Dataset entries
......

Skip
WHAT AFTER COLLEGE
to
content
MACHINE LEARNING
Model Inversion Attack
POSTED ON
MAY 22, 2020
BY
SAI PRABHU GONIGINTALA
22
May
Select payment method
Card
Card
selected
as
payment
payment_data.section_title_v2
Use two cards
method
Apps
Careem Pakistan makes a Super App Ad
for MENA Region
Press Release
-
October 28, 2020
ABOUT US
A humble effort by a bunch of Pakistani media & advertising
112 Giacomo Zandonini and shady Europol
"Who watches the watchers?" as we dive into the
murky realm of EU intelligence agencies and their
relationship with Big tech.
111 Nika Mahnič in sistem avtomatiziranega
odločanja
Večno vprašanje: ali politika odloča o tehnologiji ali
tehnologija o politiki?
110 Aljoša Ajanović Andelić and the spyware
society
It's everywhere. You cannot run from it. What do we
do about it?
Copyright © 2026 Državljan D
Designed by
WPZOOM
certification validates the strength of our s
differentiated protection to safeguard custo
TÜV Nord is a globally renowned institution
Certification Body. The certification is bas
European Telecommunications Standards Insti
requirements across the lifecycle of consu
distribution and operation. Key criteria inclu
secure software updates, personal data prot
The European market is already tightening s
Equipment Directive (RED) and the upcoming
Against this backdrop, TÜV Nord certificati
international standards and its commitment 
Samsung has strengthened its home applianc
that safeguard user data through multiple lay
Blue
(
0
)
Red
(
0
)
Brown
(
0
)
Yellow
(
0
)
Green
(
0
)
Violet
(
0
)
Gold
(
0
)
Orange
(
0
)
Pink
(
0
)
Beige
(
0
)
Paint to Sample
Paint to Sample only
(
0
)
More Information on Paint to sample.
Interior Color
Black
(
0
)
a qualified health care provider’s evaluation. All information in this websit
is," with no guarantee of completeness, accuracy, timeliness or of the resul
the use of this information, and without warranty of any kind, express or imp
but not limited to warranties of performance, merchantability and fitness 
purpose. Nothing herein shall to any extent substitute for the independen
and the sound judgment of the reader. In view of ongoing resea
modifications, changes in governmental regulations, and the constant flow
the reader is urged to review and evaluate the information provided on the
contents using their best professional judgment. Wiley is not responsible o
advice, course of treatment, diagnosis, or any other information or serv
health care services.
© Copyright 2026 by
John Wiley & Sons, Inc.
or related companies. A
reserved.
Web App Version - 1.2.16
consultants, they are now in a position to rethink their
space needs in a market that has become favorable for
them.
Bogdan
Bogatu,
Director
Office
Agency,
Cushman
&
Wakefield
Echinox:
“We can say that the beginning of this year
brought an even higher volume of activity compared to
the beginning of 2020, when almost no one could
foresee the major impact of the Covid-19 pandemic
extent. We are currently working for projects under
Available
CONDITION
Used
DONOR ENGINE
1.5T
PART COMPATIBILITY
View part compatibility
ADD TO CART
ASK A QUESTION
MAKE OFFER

......

» PROBLEM DETAILS:
Reproduce every one of the lines above word for word, without changing anything.

» RESULT:
Skip
WHAT AFTER COLLEGE
to
content
MACHINE LEARNING
Model Inversion Attack
POSTED ON
MAY 22, 2020
BY
SAI PRABHU GONIGINTALA
22
May
Select payment method
Card
Card
selected
as
payment
payment_data.section_title_v2
Use two cards
method
Apps
Careem Pakistan makes a Super App Ad
for MENA Region
Press Release
-
October 28, 2020
ABOUT US
A humble effort by a bunch of Pakistani media & advertising
112 Giacomo Zandonini and shady Europol
"Who watches the watchers?" as we dive into the
murky realm of EU intelligence agencies and their
relationship with Big tech.
111 Nika Mahnič in sistem avtomatiziranega
odločanja
Večno vprašanje: ali politika odloča o tehnologiji ali
tehnologija o politiki?
110 Aljoša Ajanović Andelić and the spyware
society
It's everywhere. You cannot run from it. What do we
do about it?
Copyright © 2026 Državljan D
Designed by
WPZOOM
certification validates the strength of our s
differentiated protection to safeguard custo
TÜV Nord is a globally renowned institution
Certification Body. The certification is bas
European Telecommunications Standards Insti
requirements across the lifecycle of consu
distribution and operation. Key criteria inclu
secure software updates, personal data prot
The European market is already tightening s
Equipment Directive (RED) and the upcoming
Against this backdrop, TÜV Nord certificati
international standards and its commitment 
Samsung has strengthened its home applianc
that safeguard user data through multiple lay
Blue
(
0
)
Red
(
0
)
Brown
(
0
)
Yellow
(
0
)
Green
(
0
)
Violet
(
0
)
Gold
(
0
)
Orange
(
0
)
Pink
(
0
)
Beige
(
0
)
Paint to Sample
Paint to Sample only
(
0
)
More Information on Paint to sample.
Interior Color
Black
(
0
)
a qualified health care provider’s evaluation. All information in this websit
is," with no guarantee of completeness, accuracy, timeliness or of the resul
the use of this information, and without warranty of any kind, express or imp
but not limited to warranties of performance, merchantability and fitness 
purpose. Nothing herein shall to any extent substitute for the independen
and the sound judgment of the reader. In view of ongoing resea
modifications, changes in governmental regulations, and the constant flow
the reader is urged to review and evaluate the information provided on the
contents using their best professional judgment. Wiley is not responsible o
advice, course of treatment, diagnosis, or any other information or serv
health care services.
© Copyright 2026 by
John Wiley & Sons, Inc.
or related companies. A
reserved.
Web App Version - 1.2.16
consultants, they are now in a position to rethink their
space needs in a market that has become favorable for
them.
Bogdan
Bogatu,
Director
Office
Agency,
Cushman
&
Wakefield
Echinox:
“We can say that the beginning of this year
brought an even higher volume of activity compared to
the beginning of 2020, when almost no one could
foresee the major impact of the Covid-19 pandemic
extent. We are currently working for projects under
Available
CONDITION
Used
DONOR ENGINE
1.5T
PART COMPATIBILITY
View part compatibility
ADD TO CART
ASK A QUESTION
MAKE OFFER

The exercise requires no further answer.